Chemistry Department Scores a Win

The chemistry department and Agilent Technologies have taken the first step in a process that may lead to creation of the University of Cincinnati/Agilent Technologies Metallomics Center of the Americas. A formal agreement between the two is what Joseph Caruso, professor of chemistry and former dean of McMicken College, calls a “win/win situation for us, with arguably the best analytical chemical instrumentation company in the world.”

Over the next two years, he anticipates Agilent will lend approximately $900,000 worth of state-of-the-art equipment to McMicken’s spectrochemistry lab, where it will be used to enhance research in the area of metals and nonmetals analysis. Equipment on loan will be sold by Agilent after one year and replaced with new equipment. To create a partnership in alignment with UC|21 goals, Agilent will be permitted to use the lab as a demonstration site throughout the year. Caruso’s hope is that this arrangement will continue for many years.

Metals in various chemical forms (chemical compounds) are important to all biological systems, including human life. Metallomics is a chemical analysis process that fully characterizes the different forms of a metal in a particular sample type, such as the different forms of the elements manganese or iron that might exist in a red blood cell.

The need to know more about different metal and nonmetal elemental forms in samples for chemical analyses has become increasingly urgent as concerns about homeland security and environmental safety have grown.
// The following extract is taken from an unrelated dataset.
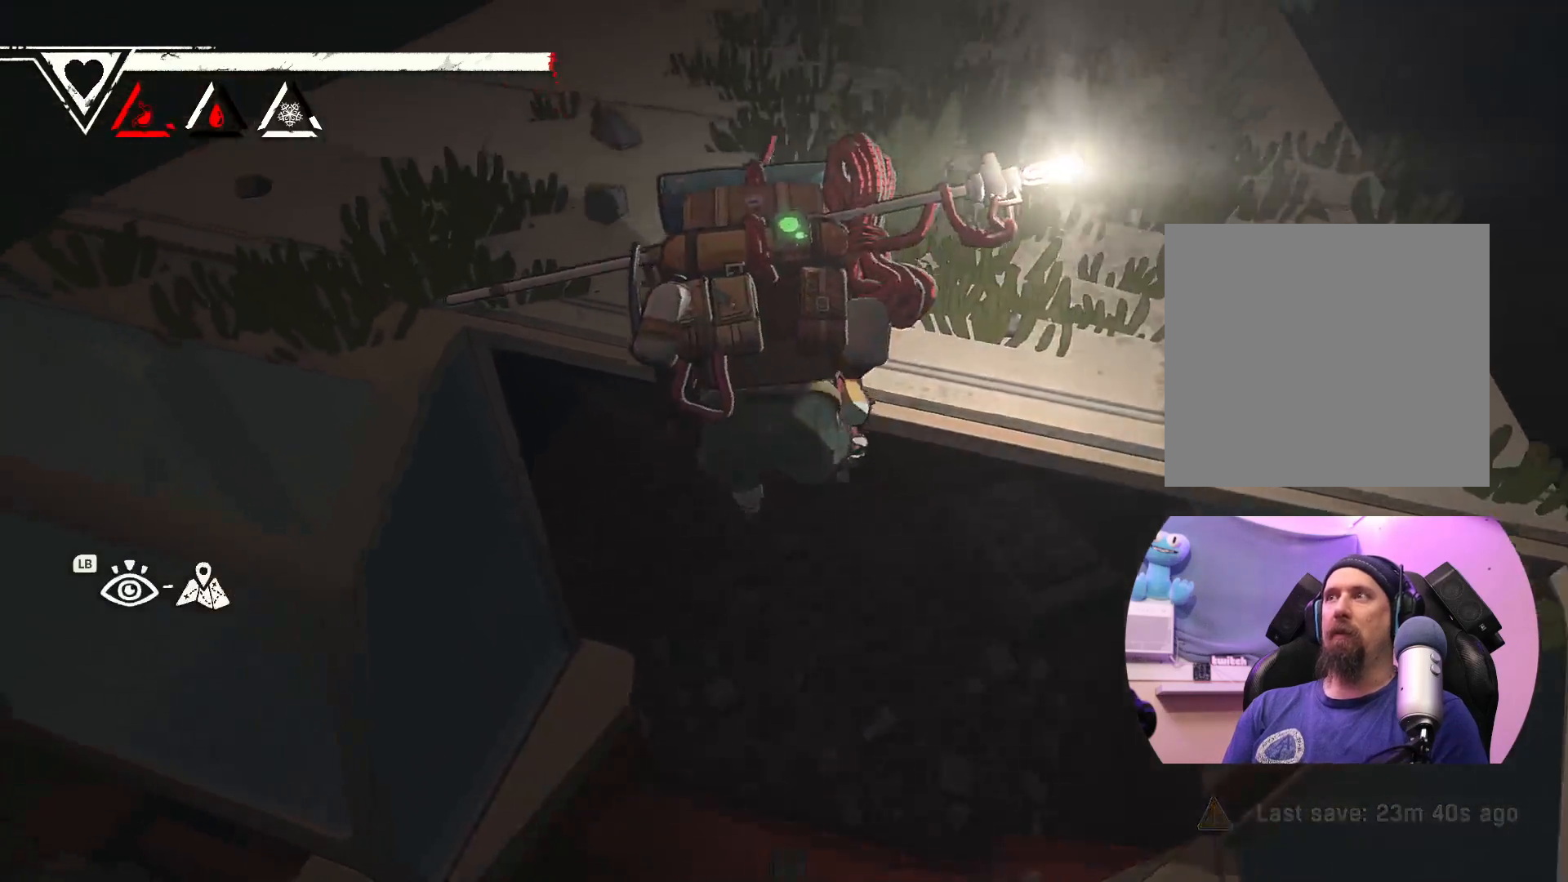
Gameplay with a controller (Xbox layout); each line is a JSON object with the inputs held at the frame after it. "events" lists button and stick changes between this image and that frame as [ms after this image, input, new state], when the widget could be followed in between.
{"buttons": [], "left_stick": "left", "right_stick": "center", "events": [[333, "left_stick", "left"]]}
Metallomics studies help researchers in several ways: detecting unprecedented low levels of warfare agents such as VX and Sarin, monitoring environmental pollutants such as pesticides and arsenic, enhancing the ability of plants to remediate contaminated ecosystems, and developing trace level profiles of different metal compounds in cancerous as opposed to non-cancerous cells.

As it is structured, the Agilent loan will speed the chemistry department’s and the college’s metallomics research into environmental, biological, and clinical problems and will give PhD and postdoctoral students the opportunity to be trained on state-of-the-art equipment. Chemistry faculty members and graduate students will also be able to collaborate with Agilent on publications in refereed literature and presentations at national and international scientific meetings and to enhance their portfolios with “real world” experiences.

The long term outcomes of this “loan and replace” experiment could be exceptionally beneficial to the university since they could extend into other laboratory areas, which are often deficient in analytical instrumentation. The spectrochemistry lab regularly provides analytical services to researchers in the Colleges of Medicine and Engineering and to members of the technical community, so they will also benefit. The equipment loan is crucial additionally because the spectrochemistry lab serves as the analytical core of the Superfund Basic Research Program on campus, which investigators in McMicken, Medicine, and Engineering have recently submitted for continuation.

Since the University Mass Spectrometry Center is immediately adjacent to the proposed UC/Agilent Center and both deal with different types of mass spectrometry, Caruso believes, “We will have created a synergism in mass spectrometry on this campus unequalled anywhere in the world.”

Don Potter, Agilent’s ICP-MS programs manager of the Americas and Europe, notes, “Everybody wins. Our task is to see that the partnership is so worthwhile that it continues ad infinitum.”